### What you need to do
All of the data that follows should be retyped exactly, please, except the pictures.

### Dataset content

Segment Open

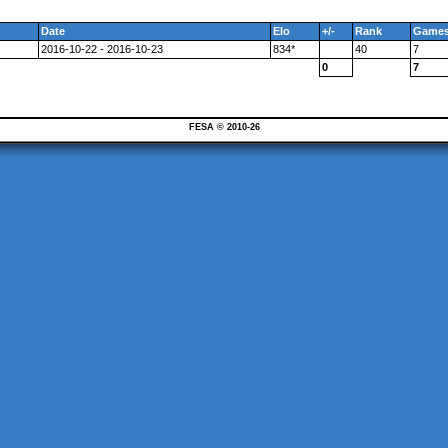
Date
Elo
+/-
Rank
Game
2016-10-22 - 2016-10-23
834*
40
7
0
7
FESA © 2010-26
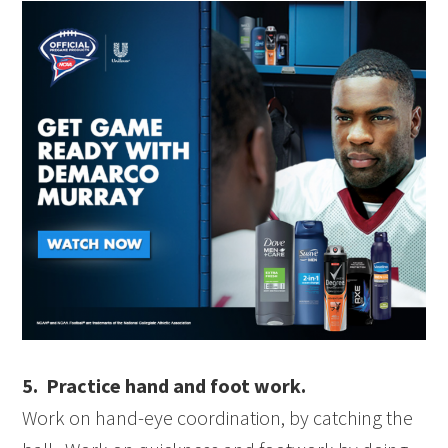
5. Practice hand and foot work.
Work on hand-eye coordination, by catching the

Segment Closed

### Problem solution
Date
Elo
+/-
Rank
Game
2016-10-22 - 2016-10-23
834*
40
7
0
7
FESA © 2010-26
5. Practice hand and foot work.
Work on hand-eye coordination, by catching the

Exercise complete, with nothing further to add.